WORK ORDER =>
Check each line below for the word "position". Then give only how many lines have it.

(SUPPLIED INFORMATION Opens)

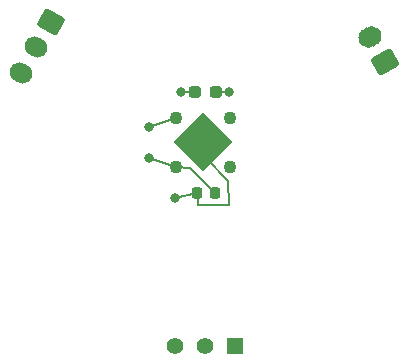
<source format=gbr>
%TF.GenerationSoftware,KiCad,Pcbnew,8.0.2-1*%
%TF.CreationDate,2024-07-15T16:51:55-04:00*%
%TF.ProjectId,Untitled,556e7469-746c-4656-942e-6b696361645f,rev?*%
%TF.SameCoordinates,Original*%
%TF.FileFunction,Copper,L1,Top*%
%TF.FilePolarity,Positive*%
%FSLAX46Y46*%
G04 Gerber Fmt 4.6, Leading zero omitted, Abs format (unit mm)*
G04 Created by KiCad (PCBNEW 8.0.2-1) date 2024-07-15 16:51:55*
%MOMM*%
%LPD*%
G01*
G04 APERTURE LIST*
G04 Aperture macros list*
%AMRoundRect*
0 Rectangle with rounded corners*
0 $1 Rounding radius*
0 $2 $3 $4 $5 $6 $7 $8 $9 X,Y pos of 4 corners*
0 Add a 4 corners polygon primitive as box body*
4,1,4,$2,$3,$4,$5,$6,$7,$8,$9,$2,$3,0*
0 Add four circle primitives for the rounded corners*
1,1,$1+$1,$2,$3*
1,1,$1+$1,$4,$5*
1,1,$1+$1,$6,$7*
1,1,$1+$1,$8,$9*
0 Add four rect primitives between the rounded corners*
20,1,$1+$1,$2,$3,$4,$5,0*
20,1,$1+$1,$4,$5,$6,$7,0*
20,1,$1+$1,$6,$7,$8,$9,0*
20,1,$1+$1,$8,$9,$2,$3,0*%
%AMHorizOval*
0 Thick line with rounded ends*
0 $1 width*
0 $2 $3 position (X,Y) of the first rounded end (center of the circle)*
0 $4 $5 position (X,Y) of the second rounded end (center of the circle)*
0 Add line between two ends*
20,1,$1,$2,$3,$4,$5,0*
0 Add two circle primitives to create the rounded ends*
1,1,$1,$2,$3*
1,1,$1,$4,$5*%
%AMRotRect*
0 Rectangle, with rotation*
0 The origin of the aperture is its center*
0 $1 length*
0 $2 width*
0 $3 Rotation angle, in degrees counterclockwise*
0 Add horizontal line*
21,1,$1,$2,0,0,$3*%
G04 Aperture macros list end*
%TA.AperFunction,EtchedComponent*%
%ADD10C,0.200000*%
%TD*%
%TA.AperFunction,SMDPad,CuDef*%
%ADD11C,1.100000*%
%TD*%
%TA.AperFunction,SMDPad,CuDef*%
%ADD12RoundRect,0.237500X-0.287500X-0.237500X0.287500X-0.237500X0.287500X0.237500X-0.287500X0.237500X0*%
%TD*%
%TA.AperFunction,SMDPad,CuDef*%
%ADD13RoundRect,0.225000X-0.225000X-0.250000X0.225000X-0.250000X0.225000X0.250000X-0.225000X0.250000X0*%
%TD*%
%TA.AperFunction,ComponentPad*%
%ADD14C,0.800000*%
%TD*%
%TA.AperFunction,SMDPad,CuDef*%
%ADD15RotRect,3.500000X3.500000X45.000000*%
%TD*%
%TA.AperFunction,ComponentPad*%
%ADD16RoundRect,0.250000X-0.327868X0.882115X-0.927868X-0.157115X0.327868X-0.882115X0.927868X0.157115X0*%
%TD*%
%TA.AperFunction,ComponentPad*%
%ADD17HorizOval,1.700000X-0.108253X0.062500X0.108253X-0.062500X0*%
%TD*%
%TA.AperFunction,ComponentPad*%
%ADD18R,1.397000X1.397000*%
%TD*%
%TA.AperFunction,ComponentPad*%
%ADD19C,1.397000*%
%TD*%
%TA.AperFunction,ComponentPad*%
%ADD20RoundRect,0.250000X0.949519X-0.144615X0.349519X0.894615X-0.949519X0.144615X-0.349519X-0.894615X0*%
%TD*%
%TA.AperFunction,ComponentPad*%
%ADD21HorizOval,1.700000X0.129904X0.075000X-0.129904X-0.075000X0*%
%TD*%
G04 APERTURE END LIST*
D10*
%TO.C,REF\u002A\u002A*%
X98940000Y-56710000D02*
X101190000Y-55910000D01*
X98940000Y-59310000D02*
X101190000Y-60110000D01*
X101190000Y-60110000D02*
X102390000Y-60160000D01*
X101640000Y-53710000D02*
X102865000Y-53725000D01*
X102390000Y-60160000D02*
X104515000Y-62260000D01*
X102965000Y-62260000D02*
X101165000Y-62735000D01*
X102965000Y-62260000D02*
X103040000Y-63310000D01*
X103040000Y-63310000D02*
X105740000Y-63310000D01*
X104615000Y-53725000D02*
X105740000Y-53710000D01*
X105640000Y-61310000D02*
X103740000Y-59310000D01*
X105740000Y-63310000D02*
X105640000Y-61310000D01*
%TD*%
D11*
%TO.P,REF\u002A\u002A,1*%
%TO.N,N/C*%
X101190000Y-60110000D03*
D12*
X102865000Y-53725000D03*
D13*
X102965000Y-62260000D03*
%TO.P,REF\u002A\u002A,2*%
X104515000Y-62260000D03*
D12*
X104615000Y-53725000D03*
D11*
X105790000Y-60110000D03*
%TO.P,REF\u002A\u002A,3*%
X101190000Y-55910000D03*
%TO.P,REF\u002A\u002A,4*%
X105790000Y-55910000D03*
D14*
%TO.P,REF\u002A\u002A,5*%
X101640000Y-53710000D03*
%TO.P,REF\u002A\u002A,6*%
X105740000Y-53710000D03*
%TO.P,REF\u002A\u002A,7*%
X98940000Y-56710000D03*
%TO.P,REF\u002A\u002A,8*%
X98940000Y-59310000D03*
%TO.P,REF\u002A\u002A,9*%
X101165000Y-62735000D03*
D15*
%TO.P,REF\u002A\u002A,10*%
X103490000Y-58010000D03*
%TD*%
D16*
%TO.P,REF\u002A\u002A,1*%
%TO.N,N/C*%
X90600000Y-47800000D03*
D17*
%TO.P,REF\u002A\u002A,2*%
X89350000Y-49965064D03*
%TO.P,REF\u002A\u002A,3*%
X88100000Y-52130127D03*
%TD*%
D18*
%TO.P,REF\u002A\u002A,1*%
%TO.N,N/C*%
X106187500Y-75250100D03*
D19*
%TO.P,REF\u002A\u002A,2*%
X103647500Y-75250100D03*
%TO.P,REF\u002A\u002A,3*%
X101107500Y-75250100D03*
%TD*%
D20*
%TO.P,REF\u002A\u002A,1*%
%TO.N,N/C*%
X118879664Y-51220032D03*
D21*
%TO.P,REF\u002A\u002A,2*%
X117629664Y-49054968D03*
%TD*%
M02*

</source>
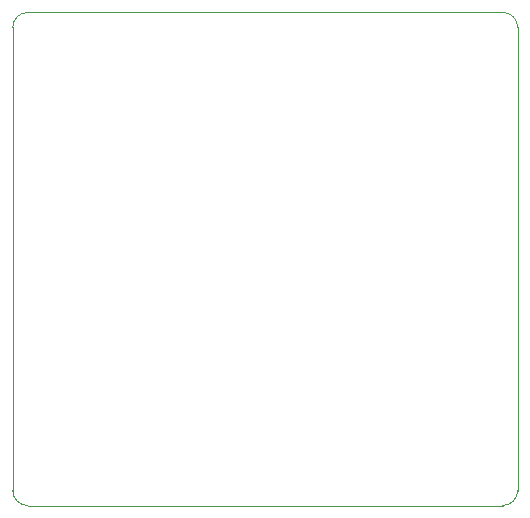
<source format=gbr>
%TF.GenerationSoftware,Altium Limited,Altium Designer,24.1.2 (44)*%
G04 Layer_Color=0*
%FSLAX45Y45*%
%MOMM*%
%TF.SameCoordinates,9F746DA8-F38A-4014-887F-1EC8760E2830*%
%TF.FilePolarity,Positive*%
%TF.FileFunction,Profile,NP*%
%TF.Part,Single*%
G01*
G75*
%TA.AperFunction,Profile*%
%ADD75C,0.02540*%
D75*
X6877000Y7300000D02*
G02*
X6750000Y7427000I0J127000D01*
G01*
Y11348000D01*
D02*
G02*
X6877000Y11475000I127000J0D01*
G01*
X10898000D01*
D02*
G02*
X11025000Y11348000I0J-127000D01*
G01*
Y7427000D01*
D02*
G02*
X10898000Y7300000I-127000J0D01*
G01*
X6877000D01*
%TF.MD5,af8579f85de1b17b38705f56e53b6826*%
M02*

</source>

(SUPPLIED INFORMATION Closes)

FINISHED EXERCISE =>
2